Above, Sister Robison teaches the MTC missionaries and below is President of the MTC Relief Society.

Or take the example of SisterRaelene Hill, who grew tired of those daily middle-of-the-night calls from her young Mormon missionaries.

         Sister Ralene Hill and her sister missionaries in Ghana Accra West Mission

Sure, stomach and digestion problems are endemic in West Africa, thought Hill, who oversees the LDS Church’s Ghana Accra West Mission with her husband, Norman Hill, but every night?

After a few months of such complaints, Raelene Hill figured out the proselytizers were eating food that hadn’t been cooked or preserved properly. She obtained permission from LDS higher-ups to buy a microwave for every mission apartment. When the ovens were in place, the number of calls plunged.

Hill’s microwave mandate represents precisely the kind of pragmatic thinking, problem solving and individual initiative that 400-plus Mormon mission president wives are doing all over the world these days.

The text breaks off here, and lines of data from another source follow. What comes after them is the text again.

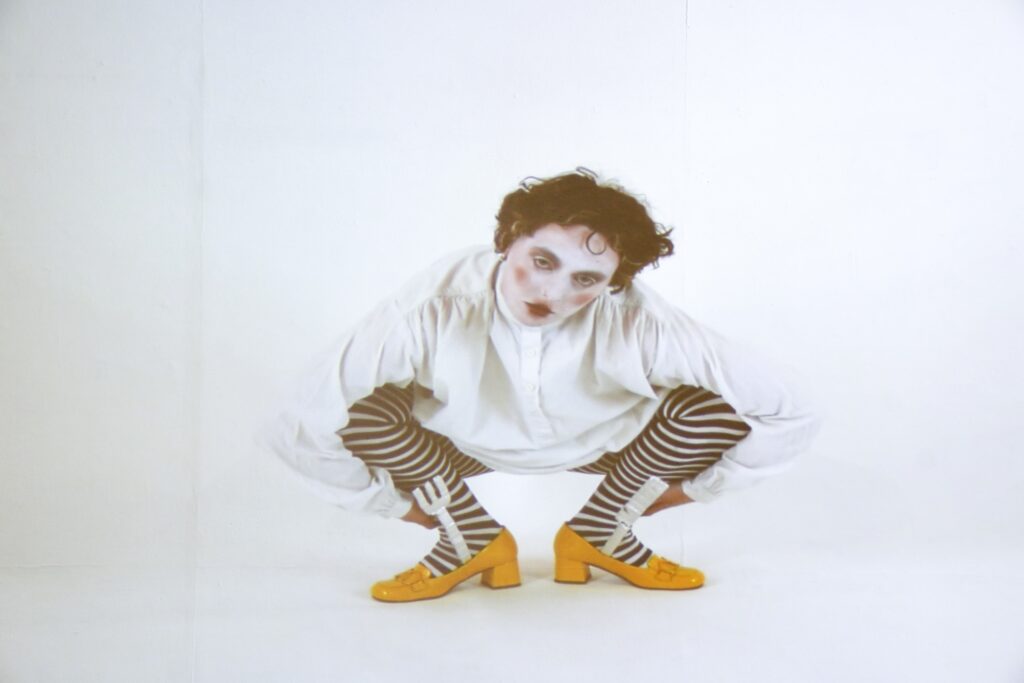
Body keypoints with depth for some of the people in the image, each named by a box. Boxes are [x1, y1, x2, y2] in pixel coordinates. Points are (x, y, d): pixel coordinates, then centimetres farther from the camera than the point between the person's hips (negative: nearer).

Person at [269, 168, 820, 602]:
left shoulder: (641, 324, -34)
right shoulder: (433, 311, -37)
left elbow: (786, 417, -24)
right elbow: (306, 433, -28)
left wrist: (685, 489, -14)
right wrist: (401, 505, -15)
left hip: (600, 441, 1)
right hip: (465, 443, 0)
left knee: (714, 410, -26)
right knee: (364, 412, -30)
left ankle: (599, 533, 2)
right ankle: (474, 540, -2)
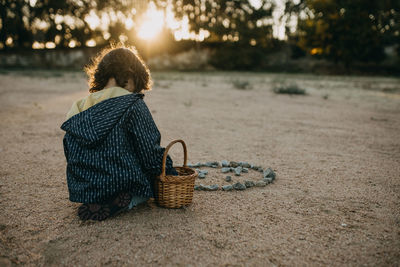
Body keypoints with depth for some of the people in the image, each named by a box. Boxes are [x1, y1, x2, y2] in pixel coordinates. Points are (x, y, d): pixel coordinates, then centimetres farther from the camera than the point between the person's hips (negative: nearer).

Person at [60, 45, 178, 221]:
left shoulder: (80, 108, 3)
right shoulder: (133, 106, -14)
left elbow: (70, 154, 11)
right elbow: (151, 153, -12)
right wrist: (169, 172, 5)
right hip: (122, 184, -8)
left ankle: (100, 201, 8)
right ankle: (126, 203, -7)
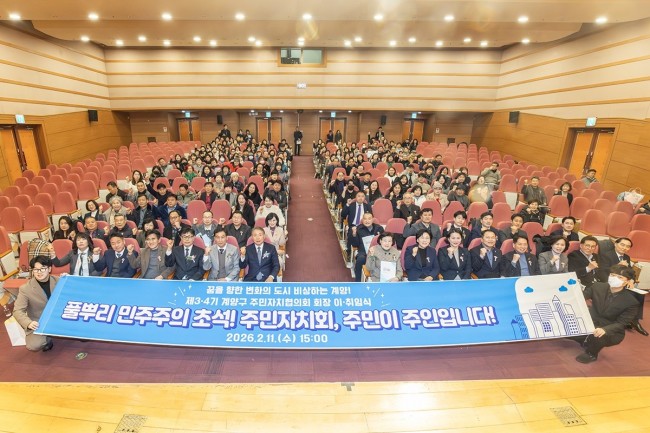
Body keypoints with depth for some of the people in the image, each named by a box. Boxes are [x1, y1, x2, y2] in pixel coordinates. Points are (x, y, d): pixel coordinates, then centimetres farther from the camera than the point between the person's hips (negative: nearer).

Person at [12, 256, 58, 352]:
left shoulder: (58, 281, -6)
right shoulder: (25, 288, -14)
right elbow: (18, 311, -14)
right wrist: (29, 323, -34)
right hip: (38, 324, -3)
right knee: (34, 346, -26)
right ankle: (47, 340, 12)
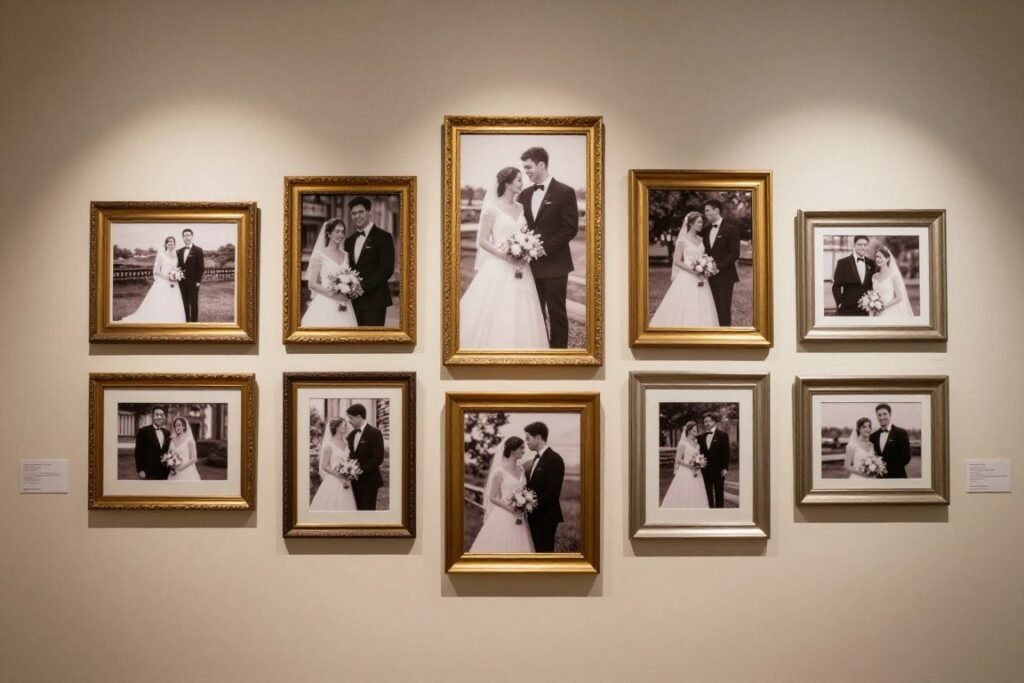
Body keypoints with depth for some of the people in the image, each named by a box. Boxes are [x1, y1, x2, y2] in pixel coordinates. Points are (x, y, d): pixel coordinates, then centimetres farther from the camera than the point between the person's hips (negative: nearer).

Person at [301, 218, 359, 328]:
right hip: (325, 305, -4)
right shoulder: (320, 255, -2)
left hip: (343, 307, 4)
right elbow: (312, 284, -4)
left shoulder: (345, 255, 13)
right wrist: (332, 294, -16)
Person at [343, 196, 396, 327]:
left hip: (374, 300, -6)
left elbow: (387, 269, -11)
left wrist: (364, 287, -16)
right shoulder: (350, 240, 17)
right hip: (354, 300, 6)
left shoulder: (383, 237, -3)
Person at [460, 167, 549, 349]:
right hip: (499, 269, -6)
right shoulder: (492, 209, -7)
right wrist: (505, 255, -19)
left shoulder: (520, 209, 12)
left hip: (520, 269, 6)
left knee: (519, 316, 5)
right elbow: (482, 241, -9)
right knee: (496, 316, -4)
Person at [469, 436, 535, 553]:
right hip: (503, 518, -6)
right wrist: (510, 507, -21)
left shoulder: (521, 469, 9)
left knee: (517, 549, 7)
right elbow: (493, 497, -10)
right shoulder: (500, 471, -10)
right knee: (500, 549, -2)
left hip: (519, 519, 6)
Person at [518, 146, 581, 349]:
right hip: (531, 265, 5)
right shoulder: (525, 195, 12)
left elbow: (571, 228, -10)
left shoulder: (564, 192, -6)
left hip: (554, 265, -5)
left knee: (556, 313, 2)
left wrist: (545, 248, -15)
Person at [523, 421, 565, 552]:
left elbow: (553, 491, -19)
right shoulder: (536, 459, 16)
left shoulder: (554, 459, -13)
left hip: (546, 517, -9)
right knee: (537, 552, 11)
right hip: (535, 517, 9)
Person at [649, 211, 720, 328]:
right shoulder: (683, 240, -7)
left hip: (699, 278, 6)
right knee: (684, 309, -3)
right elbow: (677, 261, -10)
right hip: (686, 278, -6)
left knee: (700, 309, 4)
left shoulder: (700, 240, 12)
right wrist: (692, 270, -18)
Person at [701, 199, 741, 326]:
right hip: (711, 277, 6)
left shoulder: (730, 229, -7)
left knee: (724, 310, -4)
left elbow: (734, 254, -11)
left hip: (724, 276, -6)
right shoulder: (707, 230, 13)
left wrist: (718, 267, -17)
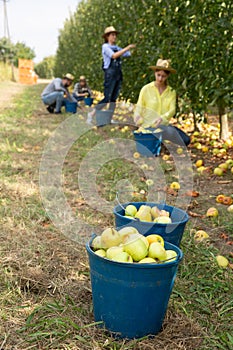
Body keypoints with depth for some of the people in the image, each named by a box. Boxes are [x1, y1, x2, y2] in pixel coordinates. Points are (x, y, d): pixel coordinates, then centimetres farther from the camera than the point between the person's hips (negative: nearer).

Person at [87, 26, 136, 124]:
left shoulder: (117, 48, 17)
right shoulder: (105, 46, -2)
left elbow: (128, 54, 13)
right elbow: (113, 56, -18)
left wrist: (130, 47, -1)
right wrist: (127, 48, -20)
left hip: (118, 74, 7)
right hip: (110, 73, -7)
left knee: (114, 98, 5)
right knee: (107, 98, -10)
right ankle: (92, 114, 0)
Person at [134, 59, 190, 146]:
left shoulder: (171, 92, 8)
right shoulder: (146, 89, -1)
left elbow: (172, 110, -6)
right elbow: (139, 108, -1)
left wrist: (162, 117, -28)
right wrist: (138, 117, -25)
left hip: (164, 125, 4)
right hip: (149, 126, -4)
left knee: (186, 139, -18)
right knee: (171, 132, -30)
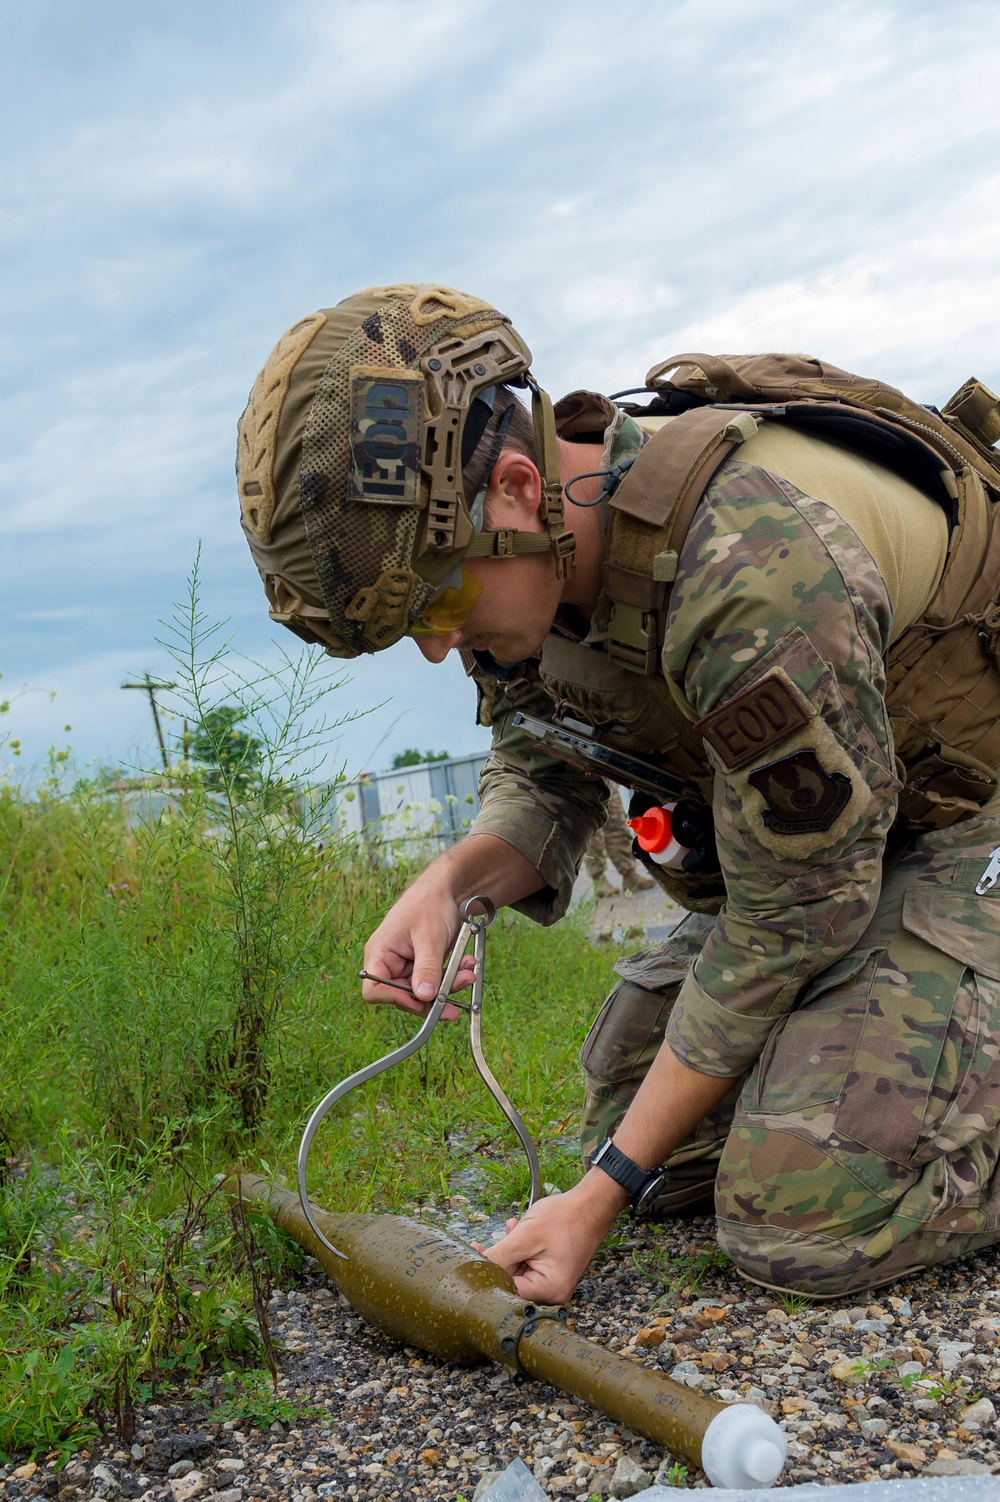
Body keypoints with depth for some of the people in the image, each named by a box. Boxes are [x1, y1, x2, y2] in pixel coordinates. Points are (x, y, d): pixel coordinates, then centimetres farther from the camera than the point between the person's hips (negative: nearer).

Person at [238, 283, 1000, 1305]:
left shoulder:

As the faith’s 184th Semiannual General Conference gets underway this weekend, it marks the second anniversary of the historic announcement lowering Mormon missionary ages to 18 from 19 for young men ("elders") and to 19 from 21 for young women ("sisters"). With that change, mission president wives have seen their roles evolve and expand.

In addition to instructing elders and sisters in their charge on health and safety, today’s mission president wives are modeling how to lead discussions and speak in public; counseling the homesick, the newbies ("greenies" in missionary lingo) and the discouraged; teaching Mormon theology and participating in leadership councils.

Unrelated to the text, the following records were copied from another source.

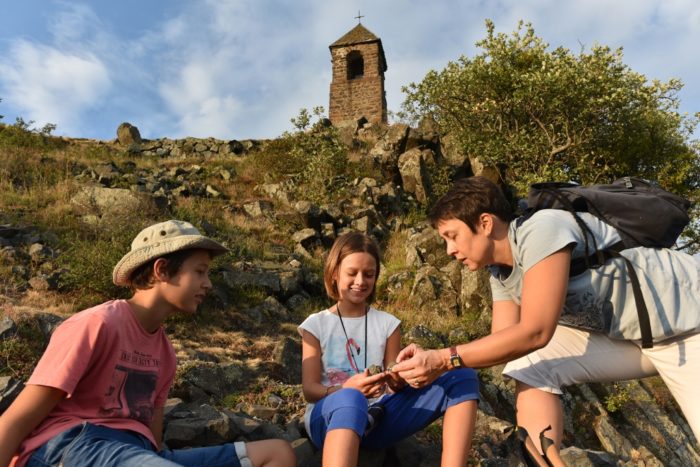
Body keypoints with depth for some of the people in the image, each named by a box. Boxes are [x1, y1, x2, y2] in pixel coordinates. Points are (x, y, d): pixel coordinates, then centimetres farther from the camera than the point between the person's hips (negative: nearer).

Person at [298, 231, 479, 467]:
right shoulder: (315, 325, 3)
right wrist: (347, 389, -26)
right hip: (329, 416, -3)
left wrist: (399, 381, -17)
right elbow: (309, 389, -4)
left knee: (463, 378, -13)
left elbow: (394, 385, 9)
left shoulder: (387, 324, 9)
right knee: (348, 400, -43)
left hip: (377, 416, 3)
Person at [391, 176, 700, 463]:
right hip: (620, 332, 6)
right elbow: (503, 343, -5)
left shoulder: (542, 230, -29)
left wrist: (443, 359, -30)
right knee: (530, 368, -11)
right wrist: (433, 362, -17)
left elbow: (534, 333, -33)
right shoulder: (500, 274, -4)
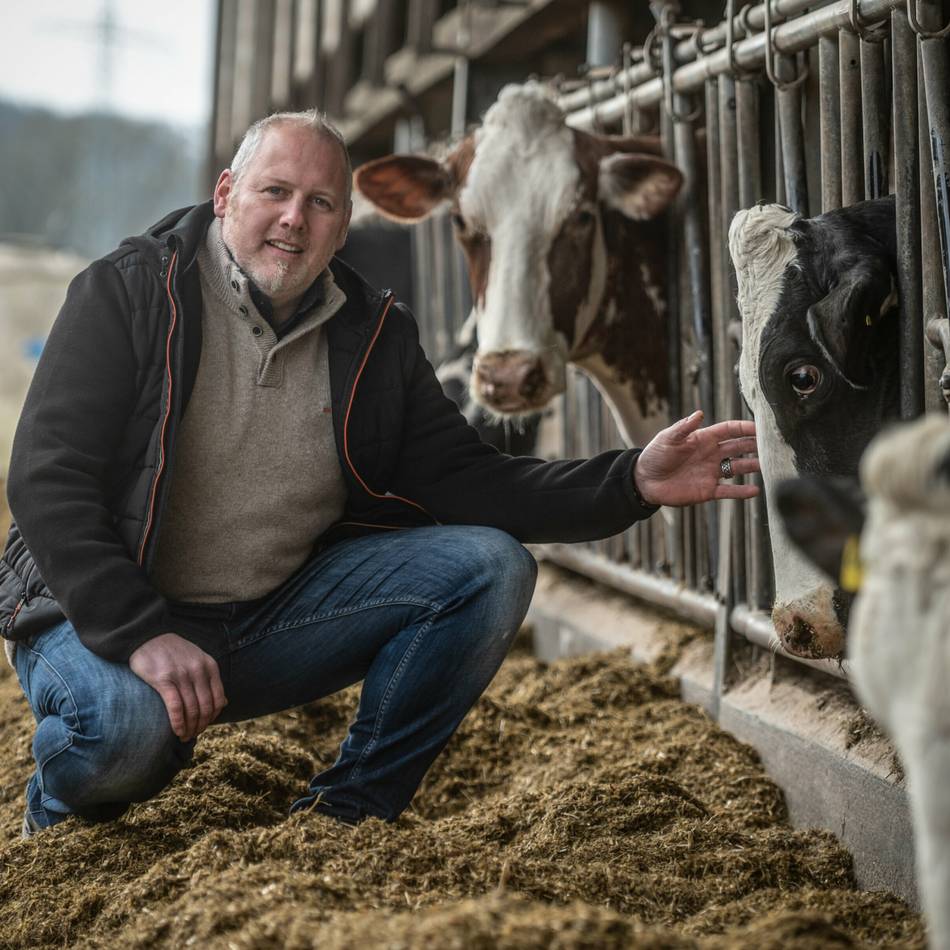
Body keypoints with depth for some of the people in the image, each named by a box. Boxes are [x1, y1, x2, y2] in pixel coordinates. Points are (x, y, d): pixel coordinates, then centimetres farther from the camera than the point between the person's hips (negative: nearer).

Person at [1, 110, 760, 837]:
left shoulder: (374, 336, 3)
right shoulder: (127, 293, -10)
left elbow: (462, 479, -1)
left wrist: (631, 483, -15)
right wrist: (141, 634, -29)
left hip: (275, 618, 5)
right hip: (106, 613, -4)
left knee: (490, 567, -11)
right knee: (127, 724, -39)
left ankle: (346, 814, -3)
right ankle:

The women sometimes advise their husbands on pairing missionaries into "companionships" — twosomes who live and work together 24 hours a day — and add their own inspiration, imagination and spirituality into the mission mix.
In other words, they are like surrogate mothers, but don’t call them "mission moms."

Everybody already has a mother, says David F. Evans, head of the Missionary Department for The Church of Jesus Christ of Latter-day Saints. The role of a mission president wife is "to train, to love and to inspire."

Don’t call her a "co-president" with her husband, either. Mission president is a "joint calling," Evans says in an interview from church headquarters in Salt Lake City, but only the man carries the title "president."

An appropriate moniker for "mission president wife" remains elusive, he says. The church’s all-male missionary committee recently asked the female LDS general auxiliary leaders to come up with one but so far has not settled on any that captures the job.

By whatever name, these women can have as lasting an impact on the young Mormons in their care as their husbands, who often rank as the most influential LDS leaders the missionaries will ever meet.

Mission president wives, who serve alongside their spouses for a term of three years, help set a tone for the mission, represent Mormon principles and practices, and exemplify a marriage in action.

And, though LDS authorities give broad directions on what the wives should be doing, their approaches are as varied as the women — their marriages, talents, personalities and challenges — themselves. Some bring children under 18 with them, so they have dual obligations to family and missionaries. Some are more comfortable in traditional female roles, talking about health, hair and grooming, while others emphasize leadership, doctrinal awareness and public oratory. Some are fluent in the language of the country; others rely on translators — most often the missionaries.

Such differences among these female leaders have always existed.